Friction Log: Signing a Blob

[smythp]

Signing a Blob Friction Log

Log Info

GitHubb Username: smythp
Date : <2023-06-07 Wed>
Use case / goal: Sign a blob
OS environment: Linux Mint 20.2
Product(s): Cosig
Programming languages: bash

Background

My name is Patrick Smyth, and I'll be working with SigStore over the coming months as part of the Google Summer of Docs program. 👋

I'm starting contribution with a few friction logs. Thanks to Kara Olive for providing a useful template. I'll be opening issues related to this long over the next day or so.

Full Task Log

Started task, sign a blob, at <2023-06-07 Wed 12:19>

Google results for "sign a blob sigstore":

• https://docs.sigstore.dev/cosign/signing_with_blobs/
• https://docs.sigstore.dev
• https://docs.sigstore.dev/rekor/sign-upload/
• https://docs.sigstore.dev/cosign/overview/

Kagi results (what I actually use):

• https://docs.sigstore.dev/cosign/signing_with_blobs/
• https://docs.sigstore.dev/cosign/overview/
• https://docs.sigstore.dev/

I read the first 5 paragraphs of signing blobs page, realize i need more context, then read Cosign overview page.

I establish I need to install Cosign.

Follow link to Cosign installation instructions.

See that a number of distros have Cosign packages, but my distro (Ubuntu/Mint) not cool enough.
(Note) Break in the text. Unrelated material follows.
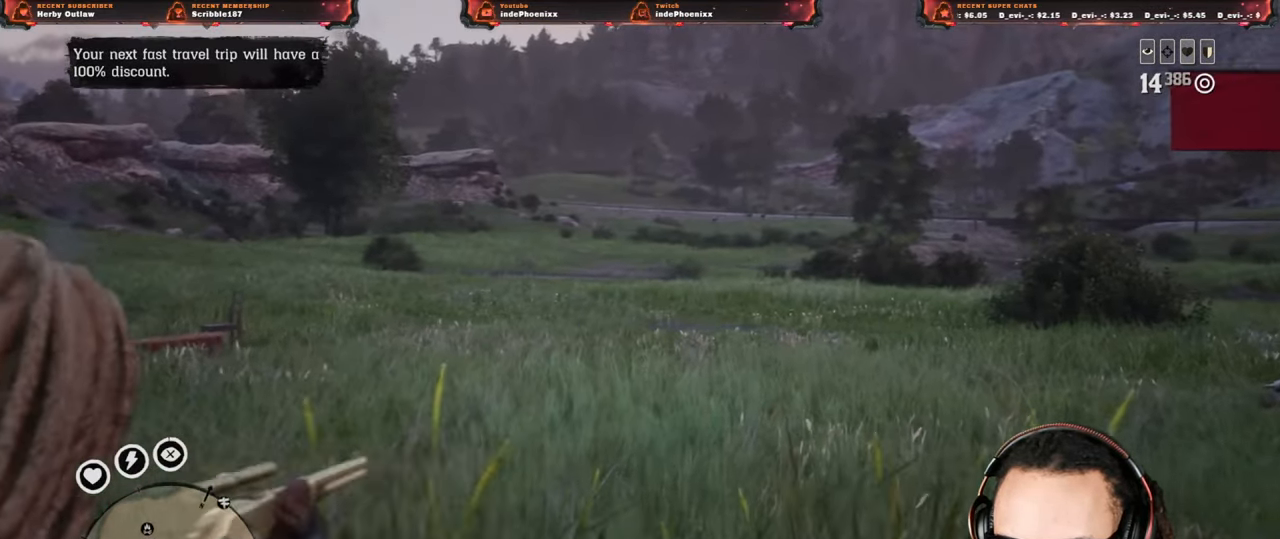
{"buttons": [], "left_stick": "up", "right_stick": "left", "events": [[50, "L3", "down"], [150, "L3", "up"], [383, "right_stick", "left"]]}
Try control-f on page for "Ubuntu" and "Mint".

FRICTION: No distro names for Debian/Ubuntu/Mint

Think about whether to grab a binary or go the Go route. Decide to look at the binaries, if something goes wrong I'll fall back to Go, as it seems first class here (listed first) and am somewhat familiar with Go.

Go to binary page. Feel like maybe the link to the binary page shouldn't be a bare link, but should have anchor text of some kind?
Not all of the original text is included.